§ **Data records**
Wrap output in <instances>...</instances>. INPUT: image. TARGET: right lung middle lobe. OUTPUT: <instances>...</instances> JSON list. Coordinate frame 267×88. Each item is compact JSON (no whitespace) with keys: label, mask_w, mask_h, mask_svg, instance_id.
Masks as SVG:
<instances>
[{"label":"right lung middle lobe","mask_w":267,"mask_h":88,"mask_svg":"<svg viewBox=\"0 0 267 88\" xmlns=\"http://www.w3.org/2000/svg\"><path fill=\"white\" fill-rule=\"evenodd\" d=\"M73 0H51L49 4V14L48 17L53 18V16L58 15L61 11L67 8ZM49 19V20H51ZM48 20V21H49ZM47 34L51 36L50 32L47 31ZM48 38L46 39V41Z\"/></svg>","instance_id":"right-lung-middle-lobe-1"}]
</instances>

§ **Work to complete**
Copy each of the entries above word for word, leaving nothing out.

§ **Result of this exercise**
Wrap output in <instances>...</instances>. INPUT: image. TARGET: right lung middle lobe. OUTPUT: <instances>...</instances> JSON list. Coordinate frame 267×88. Each item is compact JSON (no whitespace) with keys: label, mask_w, mask_h, mask_svg, instance_id.
Masks as SVG:
<instances>
[{"label":"right lung middle lobe","mask_w":267,"mask_h":88,"mask_svg":"<svg viewBox=\"0 0 267 88\" xmlns=\"http://www.w3.org/2000/svg\"><path fill=\"white\" fill-rule=\"evenodd\" d=\"M73 0H51L49 4V14L48 17L53 18V16L58 15L61 11L67 8ZM49 19V20H51ZM48 20V21H49ZM47 34L51 36L50 32L47 31ZM48 38L46 39V41Z\"/></svg>","instance_id":"right-lung-middle-lobe-1"}]
</instances>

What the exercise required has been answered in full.